Converting one advantage to another:
Often, you should be able to convert one type of advantage to the other. Let’s say I have a lead in development. That advantage should go away after a few moves. If I want to preserve that lead, I might, for example, trade a knight for a bishop, that way securing myself the bishop pair. In this way, you can turn minute advantages into more lasting advantages.
Focus on the outstanding feature of the position. If your opponent has an isolated pawn, as mentioned, focus your entire game around that pawn.. If you have a protected passed pawn, shoot for the end game.
The famed Capablanca once carried a single strategic advantage-his opponent had a bad bishop-all the way to the endgame and won, after 67 moves!

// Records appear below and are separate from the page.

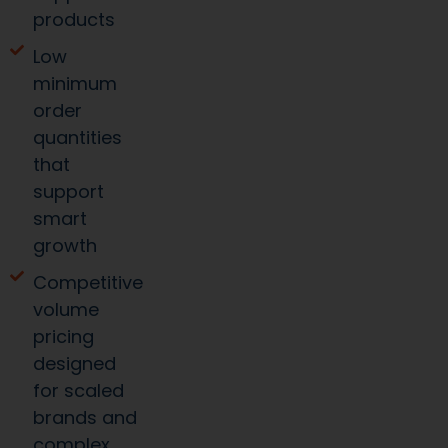
products
Low
minimum
order
quantities
that
support
smart
growth
Competitive
volume
pricing
designed
for scaled
brands and
complex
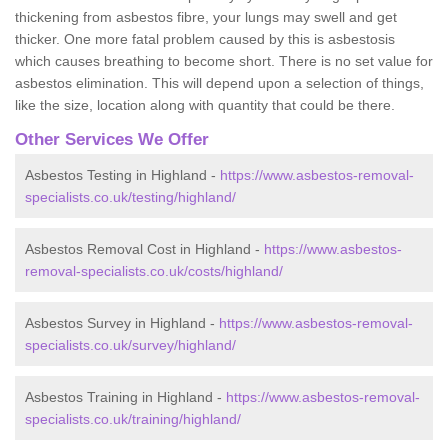
thickening from asbestos fibre, your lungs may swell and get
thicker. One more fatal problem caused by this is asbestosis
which causes breathing to become short. There is no set value for
asbestos elimination. This will depend upon a selection of things,
like the size, location along with quantity that could be there.
Other Services We Offer
Asbestos Testing in Highland -
https://www.asbestos-removal-
specialists.co.uk/testing/highland/
Asbestos Removal Cost in Highland -
https://www.asbestos-
removal-specialists.co.uk/costs/highland/
Asbestos Survey in Highland -
https://www.asbestos-removal-
specialists.co.uk/survey/highland/
Asbestos Training in Highland -
https://www.asbestos-removal-
specialists.co.uk/training/highland/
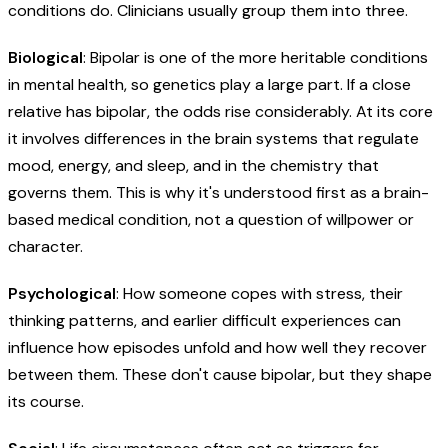
conditions do. Clinicians usually group them into three.
Biological
: Bipolar is one of the more heritable conditions
in mental health, so genetics play a large part. If a close
relative has bipolar, the odds rise considerably. At its core
it involves differences in the brain systems that regulate
mood, energy, and sleep, and in the chemistry that
governs them. This is why it's understood first as a brain-
based medical condition, not a question of willpower or
character.
Psychological
: How someone copes with stress, their
thinking patterns, and earlier difficult experiences can
influence how episodes unfold and how well they recover
between them. These don't cause bipolar, but they shape
its course.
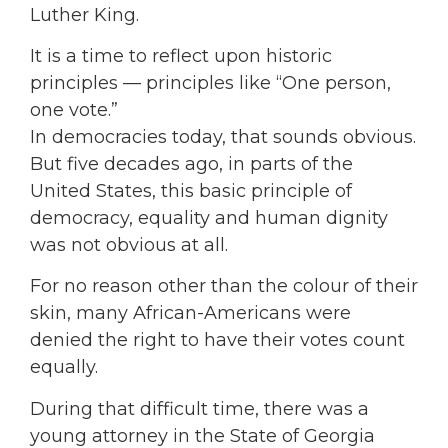
Luther King.
It is a time to reflect upon historic
principles — principles like “One person,
one vote.”
In democracies today, that sounds obvious.
But five decades ago, in parts of the
United States, this basic principle of
democracy, equality and human dignity
was not obvious at all.
For no reason other than the colour of their
skin, many African-Americans were
denied the right to have their votes count
equally.
During that difficult time, there was a
young attorney in the State of Georgia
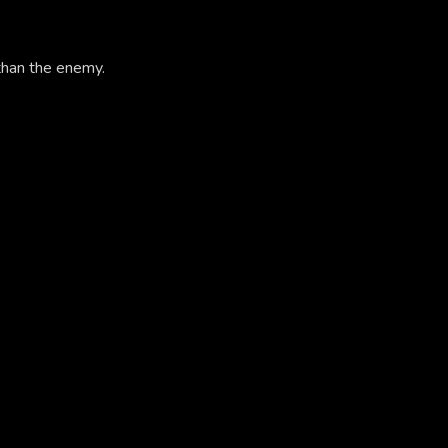
than the enemy.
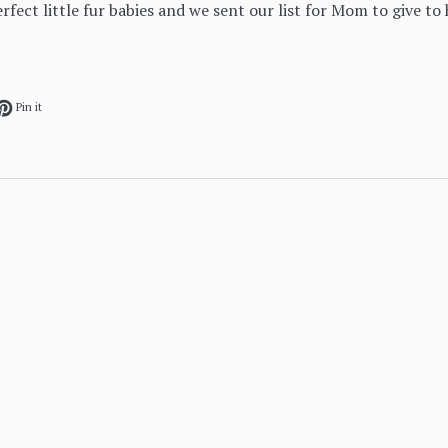
erfect little fur babies and we sent our list for Mom to give to h
ok
et on Twitter
Pin on Pinterest
Pin it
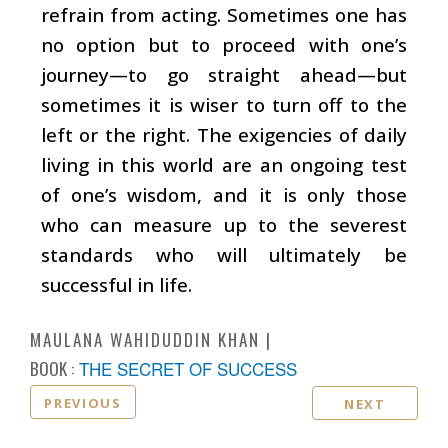
refrain from acting. Sometimes one has
no option but to proceed with one’s
journey—to go straight ahead—but
sometimes it is wiser to turn off to the
left or the right. The exigencies of daily
living in this world are an ongoing test
of one’s wisdom, and it is only those
who can measure up to the severest
standards who will ultimately be
successful in life.
MAULANA WAHIDUDDIN KHAN
BOOK :
THE SECRET OF SUCCESS
PREVIOUS
NEXT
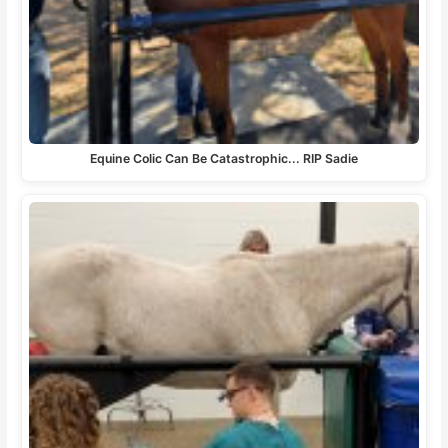
Equine Colic Can Be Catastrophic... RIP Sadie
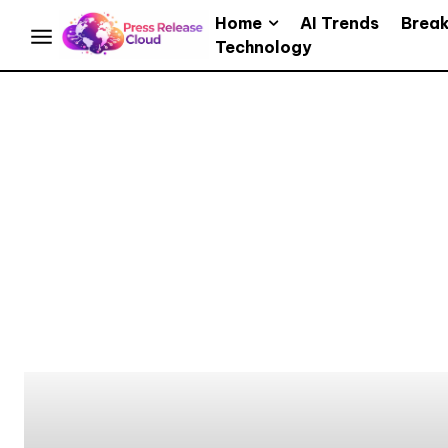
Home
AI Trends
Brea
Technology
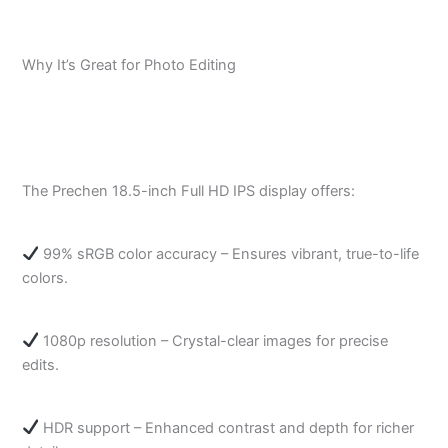
Why It’s Great for Photo Editing
The Prechen 18.5-inch Full HD IPS display offers:
99% sRGB color accuracy – Ensures vibrant, true-to-life
colors.
1080p resolution – Crystal-clear images for precise
edits.
HDR support – Enhanced contrast and depth for richer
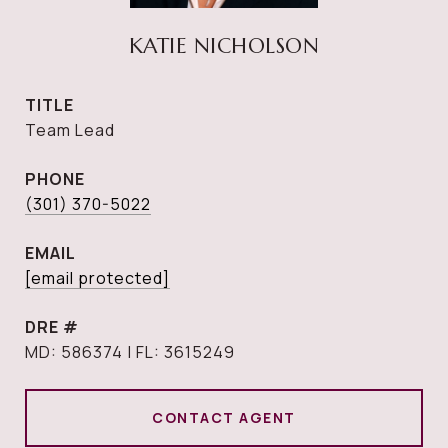
KATIE NICHOLSON
TITLE
Team Lead
PHONE
(301) 370-5022
EMAIL
[email protected]
DRE #
MD: 586374 | FL: 3615249
CONTACT AGENT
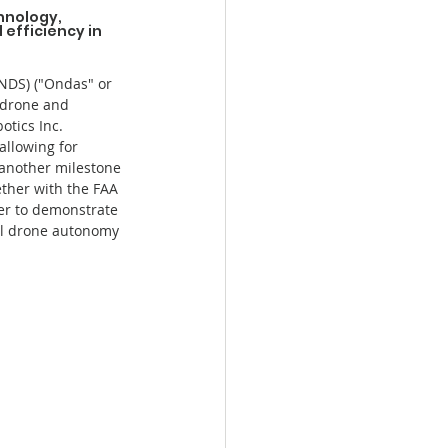
hnology, 
efficiency in 
DS) ("Ondas" or 
 drone and 
tics Inc. 
allowing for 
 another milestone 
ether with the FAA 
ver to demonstrate 
ull drone autonomy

However, here is a shorter, easier-to-understand game:
1. e4 e5 2. Nf3 Nc6 3. Bb5 a6 4. Ba4 Nf6 5. O-O Be7 6. Qe2 d6 7. c3 Bd7 (Black’s development seems rather passive) 8. d4 O-O 9. Bc2 Qe8 10. h3 Rd8 (honestly, I have no clue what Black thinks he is doing) 11. Re1 Kh8 (really?) 12. Nbd2 Ng8 (?) 13. Nf1 Bf6 14. Qd1 Nce7 15. Ne3 c5
Black hasn’t granted White anything in the center, but he is still open to a little something.
16. Ng4 Bxg4 17. hxg4
The position hasn’t changed much, other than White gaining two positive strategic factors: 1. the bishop pair/bishop for knight; 2. Open h-file.

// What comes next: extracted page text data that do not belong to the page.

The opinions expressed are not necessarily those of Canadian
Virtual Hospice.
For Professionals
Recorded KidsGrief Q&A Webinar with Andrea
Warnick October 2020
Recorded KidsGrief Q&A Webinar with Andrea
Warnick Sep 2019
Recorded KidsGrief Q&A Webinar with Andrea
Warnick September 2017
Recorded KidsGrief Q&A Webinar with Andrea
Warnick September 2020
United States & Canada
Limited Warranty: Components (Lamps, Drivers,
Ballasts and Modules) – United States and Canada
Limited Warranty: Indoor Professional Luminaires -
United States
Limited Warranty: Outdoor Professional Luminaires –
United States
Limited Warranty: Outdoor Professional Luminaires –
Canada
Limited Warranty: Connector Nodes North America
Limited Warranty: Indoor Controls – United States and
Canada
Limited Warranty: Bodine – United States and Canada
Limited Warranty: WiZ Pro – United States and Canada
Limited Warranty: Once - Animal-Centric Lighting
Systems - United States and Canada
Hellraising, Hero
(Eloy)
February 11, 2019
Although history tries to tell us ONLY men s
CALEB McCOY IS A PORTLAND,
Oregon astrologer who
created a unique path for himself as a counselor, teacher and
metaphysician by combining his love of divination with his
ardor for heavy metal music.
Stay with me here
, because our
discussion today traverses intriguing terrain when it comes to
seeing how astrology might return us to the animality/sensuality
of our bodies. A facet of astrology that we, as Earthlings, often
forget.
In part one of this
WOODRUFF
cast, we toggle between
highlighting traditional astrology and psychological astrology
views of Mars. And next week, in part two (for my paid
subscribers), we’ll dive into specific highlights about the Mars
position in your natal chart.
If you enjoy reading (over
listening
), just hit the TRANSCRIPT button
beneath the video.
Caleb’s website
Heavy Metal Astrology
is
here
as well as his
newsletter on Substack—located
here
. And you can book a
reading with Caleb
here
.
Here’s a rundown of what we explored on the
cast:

17…Nc6 18. d5 Nb8 19. g3 Qd7 20. g5 Be7 21. Nh4 g6 22. Kg2 f6 23. Rh1! (offering the pawn) Kg7 (declining)
- Material is even, but White has the bishop pair;
- White has greater space, and the center, due to Black’s lackluster play;
- White’s king is secure, where as Black’s king is starting to feel the heat
- White has the half-open h-file. White now has a lead of four points, sufficient to produce a win.
The win is there, but you must see it!
24. Nf5+! gxf5
Black can’t play 24…Kh8 25. Rxh7+ Kxh7 26. Qh1+, with mate in two moves.
25. Rxh7+ Kxh7 26. Qh5+ Nh6 27. Qxh6+ Kg8 28. Qg6+ Kh8 29. Be3 Resigns
And there you have it. Based on tactical considerations, White wins. By focusing on the position itself, you can win pretty easily!!